▶ _Assignment_
Read through the material below and find each line that has the word "жағынан"; copy it.
---- Entries shown
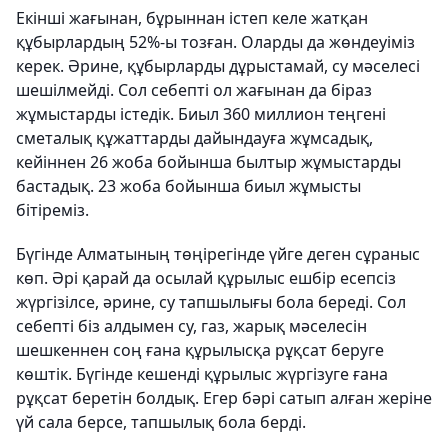
Екінші жағынан, бұрыннан істеп келе жатқан
құбырлардың 52%-ы тозған. Оларды да жөндеуіміз
керек. Әрине, құбырларды дұрыстамай, су мәселесі
шешілмейді. Сол себепті ол жағынан да біраз
жұмыстарды істедік. Биыл 360 миллион теңгені
сметалық құжаттарды дайындауға жұмсадық,
кейіннен 26 жоба бойынша былтыр жұмыстарды
бастадық. 23 жоба бойынша биыл жұмысты
бітіреміз.
Бүгінде Алматының төңірегінде үйге деген сұраныс
көп. Әрі қарай да осылай құрылыс ешбір есепсіз
жүргізілсе, әрине, су тапшылығы бола береді. Сол
себепті біз алдымен су, газ, жарық мәселесін
шешкеннен соң ғана құрылысқа рұқсат беруге
көштік. Бүгінде кешенді құрылыс жүргізуге ғана
рұқсат беретін болдық. Егер бәрі сатып алған жеріне
үй сала берсе, тапшылық бола берді.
--------
▶ _Exercise response_
Екінші жағынан, бұрыннан істеп келе жатқан
шешілмейді. Сол себепті ол жағынан да біраз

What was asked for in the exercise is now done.